(文档摘录)
:::::
微生物-电极界面生物电催化还原二氧化碳的纳米强化机制

The efficient use of carbon-based energy is a highly strategic demand for our country. Converting carbon dioxide into valuable chemicals via electrochemical reduction reaction has important economic and environmental benefits. Due to the chemical inertness of carbon dioxide molecules, how to improve the electrocatalytic conversion efficiency of the carbon dioxide at room temperature and atmospheric pressure is a key scientific issue. Microbial electrosynthesis is an emerging technology which can convert carbon dioxide at room temperature, atmospheric pressure and neutral pH by using the electrochemically active microorganisms. However, the low electrocatalytic efficiency limits its widespread technological use. This project will study the interfacial reaction mechanism of microbial conversion of carbon dioxide driven by electricity. By coupling with endogenous nanomaterials (nano-palladium or nano-gold) and/or extrinsic nanomaterials (iron nanoparticles or graphene), the interface electron transfer between the microorganisms and the electrode can be enhanced and the efficiency of the electrocatalytic reduction reaction can be improved. By using the in-situ spectroscopic electrochemistry technologies, microelectrode-electrochemical technology, proteomics and chemical analysis methods, the extracellular electron transfer pathways in the process of microbial electrosynthesis will be investigated in-depth. The contributions of the redox proteins and the electron mediators will be revealed. The main limiting factors which effect the biocathode electrosynthesis will be illustrated and the carbon dioxide can be converted to acetic acid efficiently at room temperature and atmospheric pressure. This study will provide theoretical guidance for carbon dioxide resourcialization technologies based on microbial electrosynthesis.
:::::
(提取材料)

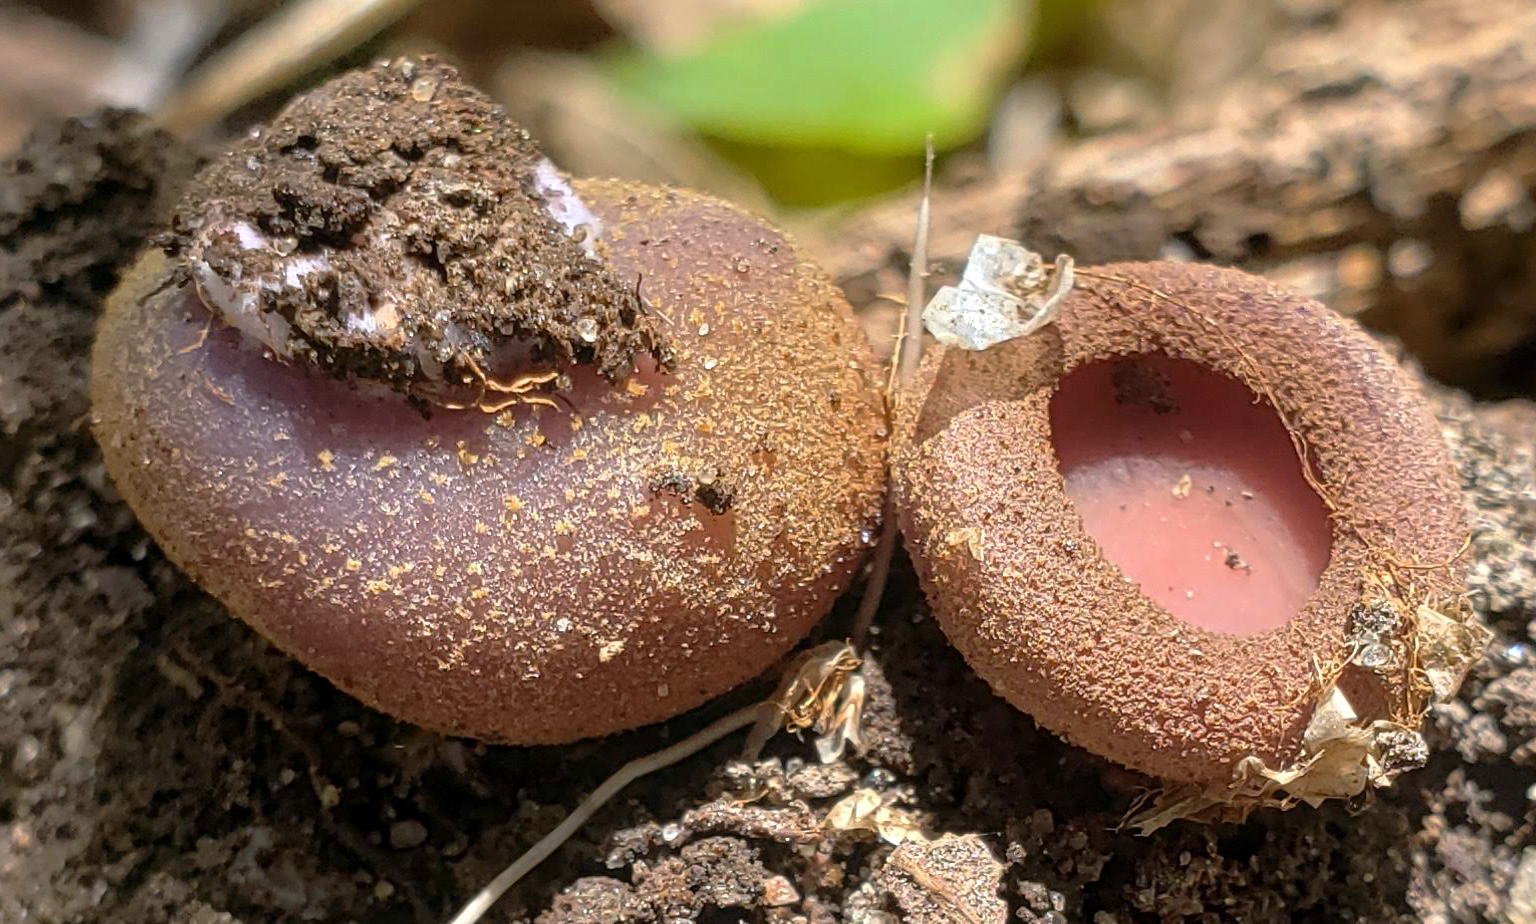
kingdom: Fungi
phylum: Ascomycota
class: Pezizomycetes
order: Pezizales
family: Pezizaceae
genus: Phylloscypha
:::::
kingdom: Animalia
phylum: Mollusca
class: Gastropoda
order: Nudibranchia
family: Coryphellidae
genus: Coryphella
:::::
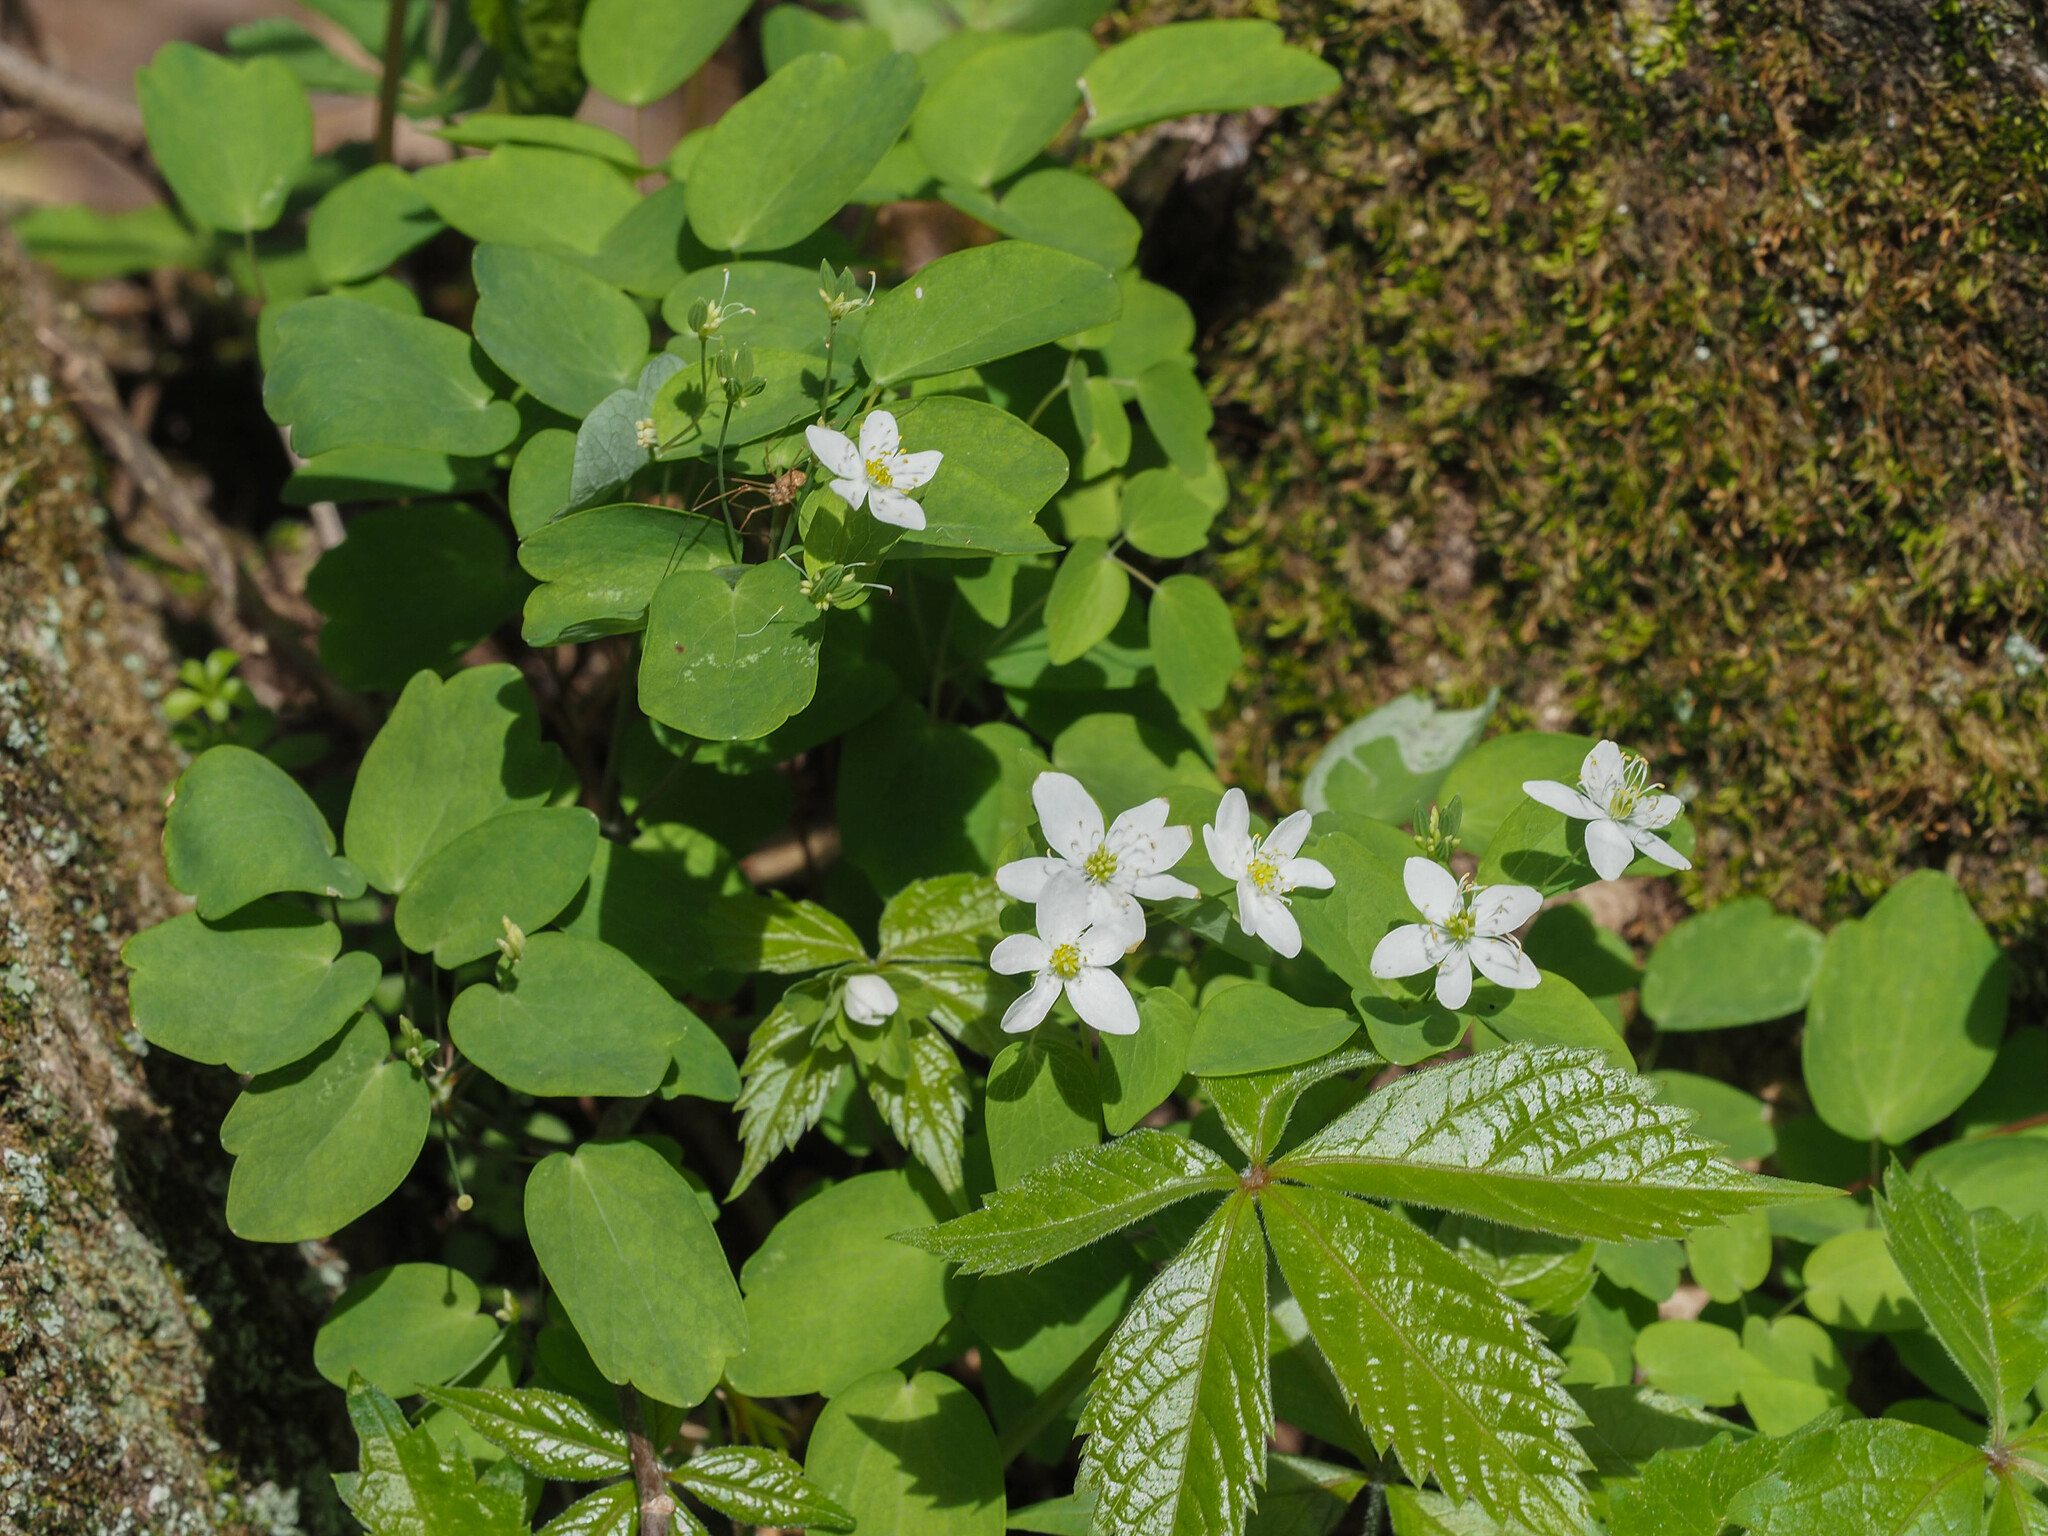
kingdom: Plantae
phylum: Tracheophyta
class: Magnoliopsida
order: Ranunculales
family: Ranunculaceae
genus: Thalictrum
:::::
(任务说明)
根据文档摘录回答：
(a) 摘录中举出的内源性纳米材料是哪两种？
(b) 微生物电合成可以在哪些条件下转化二氧化碳？
(c) 该项目希望在室温常压下将二氧化碳高效转化为哪种产物？
列表是一份独立的材料，与文档摘录互不相关。

(练习作答)
(a) 纳米钯和纳米金。
(b) 室温、常压和中性pH条件下。
(c) 乙酸。